Here, too, though, they could find no differences in mitochondrial oxidative functioning.

Take Away Points From the 2010 Exercise Studies

Energy Production Problems in ME/CFS Are Validated – perhaps the most important outcome of the 2010 research was the validation by three studies of the Pacific Fatigue Lab’s core findings – that energy production is inhibited (and perhaps uniquely so) in ME/CFS .

Symptom Upregulation is Validated – three studies validated the very unusual finding of increased pain levels after exercise which lead to the authors suggesting that ‘central’, i.e. central nervous system, pain processing centers were acting abnormally.

Immune Factors May Play a Role – Two studies did not indicate immune factors play a role and one finding, in particular, suggesting that abnormal complement C4a activation was not taking place: a blow given prior findings. The Light study, however, with its focus on subsetting patients into high PER and low PER groups, however, found plenty of evidence of cytokine upregulation and may push future studies to take symptom subsets into account when they analyze their data.

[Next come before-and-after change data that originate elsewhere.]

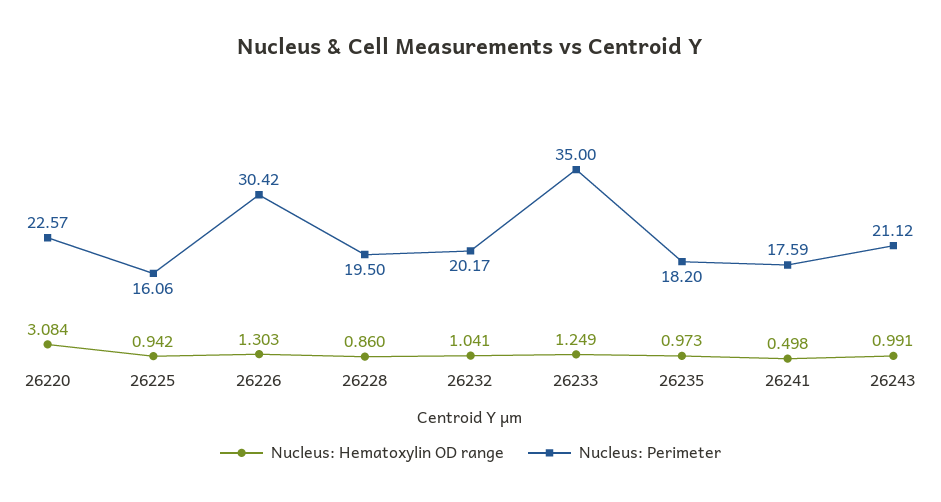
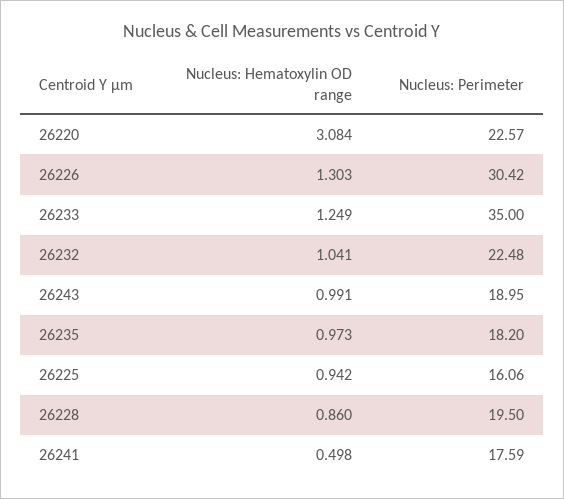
  {
    "Nucleus: Hematoxylin OD range": {
      "26220": 3.084,
      "26225": 0.942,
      "26226": 1.303,
      "26228": 0.86,
      "26232": 1.041,
      "26233": 1.249,
      "26235": 0.973,
      "26241": 0.498,
      "26243": 0.991
    },
    "Nucleus: Perimeter": {
      "26220": 22.57,
      "26225": 16.06,
      "26226": 30.42,
      "26228": 19.5,
-     "26232": 20.17,
+     "26232": 22.48,
      "26233": 35,
      "26235": 18.2,
      "26241": 17.59,
-     "26243": 21.12
+     "26243": 18.95
    }
  }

New Possibilities Showed Up – two studies broke new ground with their findings that acid removal from the muscles was inhibited in ME/CFS and that nitrate levels were greatly increased during exercise. Both studies also suggested that oxygen delivery to the tissues – due to either low blood flows or low blood oxygen levels (or both) could be responsible. The low blood flows could be caused by a number of factors including, ironically, low endothelial NO levels in blood vessel walls that prevent them from dilating enough to get oxygen into the tissues, low blood volume, sympathetic nervous system dysfunction.

Mitochondrial Dysfunction Theory Takes Some Hits – A New Focus Emerges? – Two studies suggested that mitochondrial dysfunction, long a hot topic in ME/CFS, was probably not causing the exercise problems. The mitochondrial issues have not been settled but it will be interesting to see if researchers begin to focus more on examining blood flows to the tissues and why that blood flow may be impaired.

Small Studies – Most of these studies are quite promising, but one unfortunate similarity in them is their small size; often under 20 patients – indicating that these researchers are probably strapped for funds. These studies are small enough to make them quite preliminary; bigger studies will be needed to validate these findings.